A court has ordered you to keep reading this post until it decides whether you need to read a post about preliminary injunctions
You are involved in litigation in which a temporary restraining order has been issued and you want to know if that is unusual for a commercial dispute
Attorneys Request TROs Where Money Is an Insufficient Remedy
Courts often refuse to grant TROs in situations where they are not appropriate. Instead, in New York State courts, CPLR 6313(a) says that they are only granted where “immediate and irreparable injury, loss or damages will result unless the defendant is restrained before a hearing can be had…”. Federal Rule of Civil Procedure 65 sets forth a similar standard.
This generally refers to situations where, without an order, a party will suffer a harm that cannot be addressed by a money judgment. So, for example, in a case in which a purchaser of assets stopped paying the amount due under an asset purchase agreement, the seller could not get a temporary restraining order barring their use of the assets. This is because the seller could eventually be compensated by a money judgment for the amount due under the contract. But a court may grant a TRO to prevent the government from withholding money from a business prior to an appeals process where the withholding would bankrupt the company. This is because a money judgment would not adequately compensate the company after it has gone out of business.
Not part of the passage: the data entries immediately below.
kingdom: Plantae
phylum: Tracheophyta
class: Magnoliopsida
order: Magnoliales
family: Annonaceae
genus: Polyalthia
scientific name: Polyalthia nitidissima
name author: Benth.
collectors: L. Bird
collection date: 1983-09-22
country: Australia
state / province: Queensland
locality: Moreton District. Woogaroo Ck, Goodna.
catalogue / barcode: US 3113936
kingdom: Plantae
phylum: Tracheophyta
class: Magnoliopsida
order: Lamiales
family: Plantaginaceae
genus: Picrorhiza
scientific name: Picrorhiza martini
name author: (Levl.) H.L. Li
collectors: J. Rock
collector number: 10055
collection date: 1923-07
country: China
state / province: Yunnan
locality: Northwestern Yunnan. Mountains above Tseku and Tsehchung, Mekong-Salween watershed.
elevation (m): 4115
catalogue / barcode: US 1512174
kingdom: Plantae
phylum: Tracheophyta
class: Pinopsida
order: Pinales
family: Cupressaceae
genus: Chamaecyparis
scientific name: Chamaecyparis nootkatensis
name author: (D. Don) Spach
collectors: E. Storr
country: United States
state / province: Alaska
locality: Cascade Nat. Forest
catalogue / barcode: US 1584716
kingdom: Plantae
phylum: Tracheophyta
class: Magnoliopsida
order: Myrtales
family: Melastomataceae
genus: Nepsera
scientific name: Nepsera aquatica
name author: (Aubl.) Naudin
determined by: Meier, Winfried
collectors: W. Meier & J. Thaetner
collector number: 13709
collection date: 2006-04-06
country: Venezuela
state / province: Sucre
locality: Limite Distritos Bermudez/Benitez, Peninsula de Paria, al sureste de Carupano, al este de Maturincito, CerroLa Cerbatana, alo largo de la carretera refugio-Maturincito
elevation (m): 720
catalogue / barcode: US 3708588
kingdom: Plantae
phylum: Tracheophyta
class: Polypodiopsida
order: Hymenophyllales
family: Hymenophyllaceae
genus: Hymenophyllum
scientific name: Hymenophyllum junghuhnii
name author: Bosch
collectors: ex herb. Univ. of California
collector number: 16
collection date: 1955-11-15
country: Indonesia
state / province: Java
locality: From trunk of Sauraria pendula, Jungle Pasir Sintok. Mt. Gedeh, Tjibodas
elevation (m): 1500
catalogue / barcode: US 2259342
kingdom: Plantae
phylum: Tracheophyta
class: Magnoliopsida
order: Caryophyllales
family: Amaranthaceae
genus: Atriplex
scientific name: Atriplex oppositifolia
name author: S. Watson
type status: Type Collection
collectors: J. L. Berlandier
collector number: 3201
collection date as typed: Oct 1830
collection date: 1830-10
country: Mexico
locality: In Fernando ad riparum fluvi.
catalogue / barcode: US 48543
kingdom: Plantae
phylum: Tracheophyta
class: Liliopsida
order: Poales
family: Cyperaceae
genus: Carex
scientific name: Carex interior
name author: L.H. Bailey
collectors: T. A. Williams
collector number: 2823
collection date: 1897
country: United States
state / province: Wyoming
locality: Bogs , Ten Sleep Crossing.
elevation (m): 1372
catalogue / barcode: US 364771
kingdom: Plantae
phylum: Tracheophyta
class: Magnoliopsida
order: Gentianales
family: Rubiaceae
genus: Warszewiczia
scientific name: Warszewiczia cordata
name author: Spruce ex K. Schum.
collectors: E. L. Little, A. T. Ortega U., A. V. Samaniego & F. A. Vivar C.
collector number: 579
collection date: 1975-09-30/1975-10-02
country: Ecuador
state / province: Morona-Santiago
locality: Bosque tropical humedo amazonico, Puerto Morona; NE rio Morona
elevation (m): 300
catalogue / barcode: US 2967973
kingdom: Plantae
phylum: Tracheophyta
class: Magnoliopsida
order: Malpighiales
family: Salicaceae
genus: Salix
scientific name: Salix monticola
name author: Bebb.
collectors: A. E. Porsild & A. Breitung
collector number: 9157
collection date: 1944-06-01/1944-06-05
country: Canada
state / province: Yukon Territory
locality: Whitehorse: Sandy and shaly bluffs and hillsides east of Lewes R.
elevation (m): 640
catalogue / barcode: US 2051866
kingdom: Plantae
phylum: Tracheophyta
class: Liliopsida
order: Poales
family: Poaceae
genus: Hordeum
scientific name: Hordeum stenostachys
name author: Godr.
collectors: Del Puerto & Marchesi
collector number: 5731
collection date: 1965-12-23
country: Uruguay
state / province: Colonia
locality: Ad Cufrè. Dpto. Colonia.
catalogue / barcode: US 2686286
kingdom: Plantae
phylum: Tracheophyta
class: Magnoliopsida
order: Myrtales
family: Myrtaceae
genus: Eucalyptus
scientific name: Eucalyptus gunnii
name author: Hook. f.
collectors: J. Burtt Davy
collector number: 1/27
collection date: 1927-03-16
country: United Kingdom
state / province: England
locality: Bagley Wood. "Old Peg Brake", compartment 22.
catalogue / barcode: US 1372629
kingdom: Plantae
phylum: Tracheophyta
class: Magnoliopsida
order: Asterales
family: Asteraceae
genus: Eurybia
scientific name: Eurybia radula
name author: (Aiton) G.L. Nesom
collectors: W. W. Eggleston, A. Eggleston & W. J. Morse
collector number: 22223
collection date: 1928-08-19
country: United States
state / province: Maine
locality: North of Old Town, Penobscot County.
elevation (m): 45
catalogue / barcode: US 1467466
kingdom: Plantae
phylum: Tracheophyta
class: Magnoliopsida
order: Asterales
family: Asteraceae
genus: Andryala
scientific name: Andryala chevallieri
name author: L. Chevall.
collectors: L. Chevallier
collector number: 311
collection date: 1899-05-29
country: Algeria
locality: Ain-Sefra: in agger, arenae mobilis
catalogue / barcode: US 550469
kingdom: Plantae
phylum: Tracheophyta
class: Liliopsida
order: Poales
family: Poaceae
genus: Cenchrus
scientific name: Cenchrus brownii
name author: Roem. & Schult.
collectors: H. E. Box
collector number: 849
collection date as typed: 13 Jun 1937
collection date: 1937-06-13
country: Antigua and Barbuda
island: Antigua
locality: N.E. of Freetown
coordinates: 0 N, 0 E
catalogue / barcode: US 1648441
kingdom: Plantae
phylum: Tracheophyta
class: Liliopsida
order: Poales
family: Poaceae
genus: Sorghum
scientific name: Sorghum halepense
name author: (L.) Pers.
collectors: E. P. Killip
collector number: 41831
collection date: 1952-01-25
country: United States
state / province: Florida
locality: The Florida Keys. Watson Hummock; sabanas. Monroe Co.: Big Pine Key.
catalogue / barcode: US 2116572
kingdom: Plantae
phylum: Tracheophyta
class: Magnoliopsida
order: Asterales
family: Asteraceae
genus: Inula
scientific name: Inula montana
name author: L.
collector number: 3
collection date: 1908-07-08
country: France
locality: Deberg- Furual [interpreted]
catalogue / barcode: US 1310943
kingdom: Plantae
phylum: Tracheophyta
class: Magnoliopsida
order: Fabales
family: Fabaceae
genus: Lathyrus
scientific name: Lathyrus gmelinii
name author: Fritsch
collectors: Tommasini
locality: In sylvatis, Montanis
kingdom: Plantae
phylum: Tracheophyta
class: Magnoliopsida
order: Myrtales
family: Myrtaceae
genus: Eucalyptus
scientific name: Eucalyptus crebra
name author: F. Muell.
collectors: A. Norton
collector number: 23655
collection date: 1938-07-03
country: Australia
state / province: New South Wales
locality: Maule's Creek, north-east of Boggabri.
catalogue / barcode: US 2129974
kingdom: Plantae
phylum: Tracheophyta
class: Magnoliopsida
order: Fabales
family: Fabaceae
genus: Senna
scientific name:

TROs frequently arise in disputes arising from the use of confidential material or intellectual property. This may be because it is difficult to quantify the damage arising from improper use of confidential material and so a money judgment may not properly compensate a plaintiff.
Attorneys Request TROs Without Notifying the Opposition
American courts often issue TROs ex parte, which autocorrect insists is actually “ex paste.” Ex parte means that a lawyer may make the request without notifying the opposition. Courts permit TRO applications to be ex parte because a plaintiff may be concerned that, if the defendant knew that it may be subject to a TRO soon, the order could be moot because the defendant may engage in the prohibited conduct before the order formally bars her from doing so.
Still, TROs normally require the plaintiff to notify the defendant of the TRO and give them an opportunity to object. A TRO will usually only last a short period of time so that the defendant may promptly explain why it is inappropriate before it is extended further as part of a preliminary injunction.
A request for a TRO requires a lot of work. It usually requires a memorandum of law, explaining why the court should issue it. In federal court, the memorandum needs to explain:
Why the plaintiff would suffer an immediate, irreparable injury without the TRO;
Why the plaintiff is substantially likely to prevail on the merits of the underlying litigation;
Why the TRO will not result in substantial harm to the defendant; and
Why the TRO is in the public interest
The TRO application may also require a sworn statement from at least one witness that can attest to the facts cited in the memorandum. And the TRO application may also require other formal documents that specify the terms of the order the party requests.
Parties That Get a TRO May Need to Post a Bond
This means that a party must either set aside money to compensate the defendant for the costs it will incur because of the order or pay an insurance company to establish a bond that will reimburse the defendant for those costs in the event the court decides that its order was improper.